The Luxor pen kit also uses the SKM-88, and it, too, requires a plastic refill extension. . Luxor is only available, as far as I know, in Canada from William Wood-Write company ( website: www.penblanks.ca ) . . They do not ship to the USA; you'll need relatives/friends to ship to you !

I have made all of these kits except the PSI Anvil, the looks of which do not appeal to me.
I very much like the quiet operation and the feel of both Schmidt click mechanisms in the above-mentioned pen kits.

In my opinion, the best design and the nicest looking of all these four pens is the Luxor. . That's not a nationalistic statement !
I have reported, elsewhere on IAP, my experiences with the Duraclick EDC, the Everyday Classic, and the Luxor ... with pictures.

I expect we will be seeing more clicker ballpoint pen kits in the future which are based on the Schmidt click mechanisms.
It's puzzling why this hasn't happened before 2019 because these mechanisms have been available for a few years, I believe.

With regard to the refill extension pieces in the two kits that use the SKM-88 mechanism, I believe that you could make modifications to eliminate the extension pieces, but that would require shortening the pens by 3/8" to 1/2". . I have not tried making these modifications.
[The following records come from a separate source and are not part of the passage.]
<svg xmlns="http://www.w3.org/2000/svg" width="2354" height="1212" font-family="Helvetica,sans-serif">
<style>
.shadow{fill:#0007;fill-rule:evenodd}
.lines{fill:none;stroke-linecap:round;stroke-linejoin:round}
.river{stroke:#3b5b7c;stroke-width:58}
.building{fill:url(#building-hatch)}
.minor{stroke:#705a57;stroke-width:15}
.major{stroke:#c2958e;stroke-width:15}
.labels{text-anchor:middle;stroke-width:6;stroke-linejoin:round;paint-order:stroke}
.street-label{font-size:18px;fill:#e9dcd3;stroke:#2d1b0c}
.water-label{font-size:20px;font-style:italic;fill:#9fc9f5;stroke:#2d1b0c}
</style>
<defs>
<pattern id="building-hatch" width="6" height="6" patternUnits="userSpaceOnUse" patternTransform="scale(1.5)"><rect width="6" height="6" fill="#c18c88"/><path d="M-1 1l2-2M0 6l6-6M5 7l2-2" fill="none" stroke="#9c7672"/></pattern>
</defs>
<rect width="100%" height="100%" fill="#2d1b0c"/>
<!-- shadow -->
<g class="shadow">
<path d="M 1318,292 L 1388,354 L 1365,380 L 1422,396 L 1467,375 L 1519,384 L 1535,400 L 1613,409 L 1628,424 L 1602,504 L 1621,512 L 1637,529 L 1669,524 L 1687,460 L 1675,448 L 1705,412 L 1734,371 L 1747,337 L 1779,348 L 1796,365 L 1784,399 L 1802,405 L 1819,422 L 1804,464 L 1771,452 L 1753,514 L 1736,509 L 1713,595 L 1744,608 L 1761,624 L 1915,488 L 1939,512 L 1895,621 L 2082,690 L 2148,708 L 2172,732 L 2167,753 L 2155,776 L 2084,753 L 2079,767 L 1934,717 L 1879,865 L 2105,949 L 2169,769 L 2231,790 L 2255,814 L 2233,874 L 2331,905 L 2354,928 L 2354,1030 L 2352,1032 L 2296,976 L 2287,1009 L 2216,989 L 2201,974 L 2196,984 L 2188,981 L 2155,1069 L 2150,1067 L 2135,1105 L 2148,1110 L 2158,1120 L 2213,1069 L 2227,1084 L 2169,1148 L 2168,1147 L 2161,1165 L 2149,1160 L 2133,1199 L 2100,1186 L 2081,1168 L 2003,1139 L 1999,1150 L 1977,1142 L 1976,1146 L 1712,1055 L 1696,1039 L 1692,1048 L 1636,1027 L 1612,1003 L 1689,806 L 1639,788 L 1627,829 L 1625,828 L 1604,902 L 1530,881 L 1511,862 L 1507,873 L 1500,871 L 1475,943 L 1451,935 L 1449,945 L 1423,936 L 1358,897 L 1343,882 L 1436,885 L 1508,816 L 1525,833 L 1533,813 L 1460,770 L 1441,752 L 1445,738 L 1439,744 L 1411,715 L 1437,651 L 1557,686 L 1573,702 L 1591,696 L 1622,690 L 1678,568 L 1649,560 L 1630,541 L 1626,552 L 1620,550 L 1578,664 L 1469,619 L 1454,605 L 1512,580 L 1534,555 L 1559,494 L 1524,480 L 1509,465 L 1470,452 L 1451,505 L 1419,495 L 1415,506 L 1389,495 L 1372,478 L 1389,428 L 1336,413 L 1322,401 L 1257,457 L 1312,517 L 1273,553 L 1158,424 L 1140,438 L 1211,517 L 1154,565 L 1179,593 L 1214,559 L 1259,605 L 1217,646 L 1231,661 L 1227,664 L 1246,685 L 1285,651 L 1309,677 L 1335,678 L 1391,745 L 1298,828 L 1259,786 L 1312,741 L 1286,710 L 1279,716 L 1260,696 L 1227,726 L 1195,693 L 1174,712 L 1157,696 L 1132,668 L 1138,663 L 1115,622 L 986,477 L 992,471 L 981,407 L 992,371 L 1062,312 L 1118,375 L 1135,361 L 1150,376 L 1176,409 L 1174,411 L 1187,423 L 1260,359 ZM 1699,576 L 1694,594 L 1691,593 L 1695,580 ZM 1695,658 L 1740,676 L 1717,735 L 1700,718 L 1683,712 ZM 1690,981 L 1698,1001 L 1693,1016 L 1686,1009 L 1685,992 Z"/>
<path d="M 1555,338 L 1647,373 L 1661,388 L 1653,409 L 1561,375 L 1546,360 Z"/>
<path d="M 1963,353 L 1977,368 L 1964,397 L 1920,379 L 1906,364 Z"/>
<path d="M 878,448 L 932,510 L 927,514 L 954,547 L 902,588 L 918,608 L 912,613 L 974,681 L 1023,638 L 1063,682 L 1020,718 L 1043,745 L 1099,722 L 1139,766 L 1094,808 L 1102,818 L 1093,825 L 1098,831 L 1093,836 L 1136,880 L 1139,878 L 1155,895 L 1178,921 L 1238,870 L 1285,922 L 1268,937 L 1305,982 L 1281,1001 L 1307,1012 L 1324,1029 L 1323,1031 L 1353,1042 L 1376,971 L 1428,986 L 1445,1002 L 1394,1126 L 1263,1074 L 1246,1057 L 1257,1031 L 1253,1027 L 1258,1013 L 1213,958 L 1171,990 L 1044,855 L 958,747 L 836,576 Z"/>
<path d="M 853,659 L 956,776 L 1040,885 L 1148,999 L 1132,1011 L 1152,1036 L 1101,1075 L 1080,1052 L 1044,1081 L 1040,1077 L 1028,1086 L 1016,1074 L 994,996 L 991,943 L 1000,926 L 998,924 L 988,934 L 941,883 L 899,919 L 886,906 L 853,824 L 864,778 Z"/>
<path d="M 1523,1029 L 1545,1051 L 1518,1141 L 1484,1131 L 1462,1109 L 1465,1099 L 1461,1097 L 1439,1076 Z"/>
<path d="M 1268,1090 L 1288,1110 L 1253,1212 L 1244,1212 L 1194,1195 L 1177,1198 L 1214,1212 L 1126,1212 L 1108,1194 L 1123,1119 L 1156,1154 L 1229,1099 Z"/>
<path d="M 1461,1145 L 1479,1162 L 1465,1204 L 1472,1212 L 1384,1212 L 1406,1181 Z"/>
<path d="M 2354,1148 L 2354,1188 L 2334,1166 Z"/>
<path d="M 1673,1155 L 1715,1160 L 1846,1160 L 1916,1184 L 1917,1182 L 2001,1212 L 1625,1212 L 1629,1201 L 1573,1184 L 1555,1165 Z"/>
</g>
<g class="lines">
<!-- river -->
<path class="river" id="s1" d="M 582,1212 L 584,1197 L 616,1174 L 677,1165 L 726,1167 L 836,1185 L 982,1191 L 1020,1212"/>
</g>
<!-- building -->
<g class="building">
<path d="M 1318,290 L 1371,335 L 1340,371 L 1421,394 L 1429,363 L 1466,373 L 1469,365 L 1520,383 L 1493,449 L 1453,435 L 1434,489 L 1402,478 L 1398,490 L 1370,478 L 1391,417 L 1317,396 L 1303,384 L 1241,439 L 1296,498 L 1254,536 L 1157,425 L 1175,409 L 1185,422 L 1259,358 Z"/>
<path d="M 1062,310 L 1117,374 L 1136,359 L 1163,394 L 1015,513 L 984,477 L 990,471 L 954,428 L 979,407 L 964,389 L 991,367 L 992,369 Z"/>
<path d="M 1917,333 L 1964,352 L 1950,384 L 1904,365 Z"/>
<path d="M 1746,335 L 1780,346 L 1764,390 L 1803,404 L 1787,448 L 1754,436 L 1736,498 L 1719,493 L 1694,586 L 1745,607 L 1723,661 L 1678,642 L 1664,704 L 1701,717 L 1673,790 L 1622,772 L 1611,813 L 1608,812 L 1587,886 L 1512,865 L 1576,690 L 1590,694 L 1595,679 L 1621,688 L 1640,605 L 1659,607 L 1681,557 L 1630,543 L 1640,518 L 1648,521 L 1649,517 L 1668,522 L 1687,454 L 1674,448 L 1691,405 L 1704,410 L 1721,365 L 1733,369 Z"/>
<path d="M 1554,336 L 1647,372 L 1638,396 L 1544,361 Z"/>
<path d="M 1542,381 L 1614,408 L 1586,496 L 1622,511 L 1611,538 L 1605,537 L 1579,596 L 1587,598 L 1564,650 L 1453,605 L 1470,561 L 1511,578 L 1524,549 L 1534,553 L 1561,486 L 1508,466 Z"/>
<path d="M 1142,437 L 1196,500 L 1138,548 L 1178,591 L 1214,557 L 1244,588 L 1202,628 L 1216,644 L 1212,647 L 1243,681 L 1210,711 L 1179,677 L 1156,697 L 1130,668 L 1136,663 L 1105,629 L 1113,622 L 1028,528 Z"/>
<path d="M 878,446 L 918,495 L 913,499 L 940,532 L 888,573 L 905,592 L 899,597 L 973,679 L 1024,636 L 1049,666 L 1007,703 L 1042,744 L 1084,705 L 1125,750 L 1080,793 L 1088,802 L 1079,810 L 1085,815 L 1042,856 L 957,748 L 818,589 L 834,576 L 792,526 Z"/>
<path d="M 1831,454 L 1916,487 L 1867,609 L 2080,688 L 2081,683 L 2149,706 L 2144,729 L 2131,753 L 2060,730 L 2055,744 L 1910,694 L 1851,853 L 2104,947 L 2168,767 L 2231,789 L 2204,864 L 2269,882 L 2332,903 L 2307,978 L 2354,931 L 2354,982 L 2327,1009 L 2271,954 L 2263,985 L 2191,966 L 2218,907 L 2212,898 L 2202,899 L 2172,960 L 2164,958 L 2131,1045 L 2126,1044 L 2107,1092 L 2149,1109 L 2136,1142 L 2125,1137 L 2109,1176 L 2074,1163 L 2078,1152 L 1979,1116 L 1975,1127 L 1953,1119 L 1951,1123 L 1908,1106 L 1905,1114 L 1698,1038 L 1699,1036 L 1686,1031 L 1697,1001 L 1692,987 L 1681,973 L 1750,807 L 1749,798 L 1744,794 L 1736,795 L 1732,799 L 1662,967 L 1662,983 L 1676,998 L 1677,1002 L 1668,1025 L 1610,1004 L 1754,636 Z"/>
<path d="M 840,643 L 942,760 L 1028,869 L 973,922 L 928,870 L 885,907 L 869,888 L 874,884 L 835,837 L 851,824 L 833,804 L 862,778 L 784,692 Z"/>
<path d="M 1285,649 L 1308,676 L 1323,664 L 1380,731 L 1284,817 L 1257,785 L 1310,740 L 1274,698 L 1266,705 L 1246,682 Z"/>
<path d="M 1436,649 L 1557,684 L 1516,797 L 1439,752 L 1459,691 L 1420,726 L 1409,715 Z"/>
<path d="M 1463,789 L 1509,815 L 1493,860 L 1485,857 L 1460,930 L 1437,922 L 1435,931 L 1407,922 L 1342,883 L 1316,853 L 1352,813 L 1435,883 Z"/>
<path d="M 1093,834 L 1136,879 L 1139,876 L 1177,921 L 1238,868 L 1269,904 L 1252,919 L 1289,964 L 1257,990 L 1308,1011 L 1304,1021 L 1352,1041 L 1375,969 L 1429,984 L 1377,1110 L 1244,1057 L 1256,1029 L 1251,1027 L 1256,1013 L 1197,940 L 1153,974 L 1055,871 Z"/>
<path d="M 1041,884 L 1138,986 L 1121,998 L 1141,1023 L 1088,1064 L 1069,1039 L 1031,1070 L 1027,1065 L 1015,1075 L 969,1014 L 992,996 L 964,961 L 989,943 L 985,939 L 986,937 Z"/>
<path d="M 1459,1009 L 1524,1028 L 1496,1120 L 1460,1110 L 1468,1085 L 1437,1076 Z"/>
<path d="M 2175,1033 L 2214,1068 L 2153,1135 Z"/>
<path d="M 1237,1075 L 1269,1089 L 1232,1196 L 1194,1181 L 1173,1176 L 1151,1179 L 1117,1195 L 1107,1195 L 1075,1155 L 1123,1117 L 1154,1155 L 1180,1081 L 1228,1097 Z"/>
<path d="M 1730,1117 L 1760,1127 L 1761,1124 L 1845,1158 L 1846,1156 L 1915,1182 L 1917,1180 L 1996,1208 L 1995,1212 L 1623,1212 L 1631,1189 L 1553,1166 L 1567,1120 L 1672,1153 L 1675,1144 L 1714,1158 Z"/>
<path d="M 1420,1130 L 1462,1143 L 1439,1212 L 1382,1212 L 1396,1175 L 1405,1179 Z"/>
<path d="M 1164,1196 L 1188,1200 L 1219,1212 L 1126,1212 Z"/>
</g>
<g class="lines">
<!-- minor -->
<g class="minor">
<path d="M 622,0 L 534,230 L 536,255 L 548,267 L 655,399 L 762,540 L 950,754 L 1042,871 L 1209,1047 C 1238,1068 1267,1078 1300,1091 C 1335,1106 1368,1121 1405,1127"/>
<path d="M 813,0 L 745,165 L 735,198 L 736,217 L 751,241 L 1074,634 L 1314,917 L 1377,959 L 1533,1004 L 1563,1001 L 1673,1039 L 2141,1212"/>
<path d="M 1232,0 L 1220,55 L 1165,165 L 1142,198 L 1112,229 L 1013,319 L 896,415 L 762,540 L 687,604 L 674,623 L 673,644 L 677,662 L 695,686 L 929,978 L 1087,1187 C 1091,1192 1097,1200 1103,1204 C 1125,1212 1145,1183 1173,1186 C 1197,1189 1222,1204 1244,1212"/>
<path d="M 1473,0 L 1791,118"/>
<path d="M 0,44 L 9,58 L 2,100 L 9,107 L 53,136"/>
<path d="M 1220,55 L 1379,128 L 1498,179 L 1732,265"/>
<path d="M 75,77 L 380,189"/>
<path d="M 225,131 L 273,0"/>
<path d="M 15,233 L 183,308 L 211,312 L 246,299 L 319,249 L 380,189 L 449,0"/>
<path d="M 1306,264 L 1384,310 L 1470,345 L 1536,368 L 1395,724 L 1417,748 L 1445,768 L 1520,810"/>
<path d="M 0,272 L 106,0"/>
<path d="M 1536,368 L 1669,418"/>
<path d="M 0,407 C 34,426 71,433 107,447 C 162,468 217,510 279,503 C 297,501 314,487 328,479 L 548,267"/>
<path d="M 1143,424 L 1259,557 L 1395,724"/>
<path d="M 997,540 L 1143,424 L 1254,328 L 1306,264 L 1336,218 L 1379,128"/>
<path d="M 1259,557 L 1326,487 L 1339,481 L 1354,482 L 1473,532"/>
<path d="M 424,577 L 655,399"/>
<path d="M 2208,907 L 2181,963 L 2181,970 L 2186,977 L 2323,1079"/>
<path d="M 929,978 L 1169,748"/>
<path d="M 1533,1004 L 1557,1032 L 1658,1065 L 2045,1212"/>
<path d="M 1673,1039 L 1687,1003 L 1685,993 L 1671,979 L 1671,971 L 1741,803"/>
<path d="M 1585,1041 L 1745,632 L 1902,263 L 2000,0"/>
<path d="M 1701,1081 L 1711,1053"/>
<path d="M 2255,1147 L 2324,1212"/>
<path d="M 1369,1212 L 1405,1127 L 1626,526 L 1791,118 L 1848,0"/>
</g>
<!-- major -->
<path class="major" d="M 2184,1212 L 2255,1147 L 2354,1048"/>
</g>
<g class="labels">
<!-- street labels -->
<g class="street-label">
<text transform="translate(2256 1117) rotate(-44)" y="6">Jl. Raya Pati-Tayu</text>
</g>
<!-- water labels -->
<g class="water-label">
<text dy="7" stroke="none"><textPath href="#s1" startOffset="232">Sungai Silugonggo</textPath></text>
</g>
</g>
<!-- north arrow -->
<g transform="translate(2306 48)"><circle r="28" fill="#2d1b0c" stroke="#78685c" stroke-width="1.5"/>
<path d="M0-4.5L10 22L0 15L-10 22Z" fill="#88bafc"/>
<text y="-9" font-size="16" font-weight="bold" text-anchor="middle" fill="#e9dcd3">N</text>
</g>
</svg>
Contrary to the comment made above, I have NOT had to make any adjustments to either of the kits that require refill extensions.
The extensions worked fine just as supplied. . The only downside is the risk of loosing the extension piece when you do a refill replacement.


----------



## pshrynk (Dec 17, 2019)

Thanks for that rundown, Mal.  It's nice to see it all laid out with precision.


----------



## KenB259 (Dec 22, 2019)

Just got a new woodcraft catalog and they have a new kit that uses the SKM-88 mechanism. The kit is called “Tenacious”. 


Sent from my iPhone using Penturners.org mobile app


----------



## TonyL (Dec 22, 2019)

The psi duraclick and every day classic use the same same bushings (just a FYI).


----------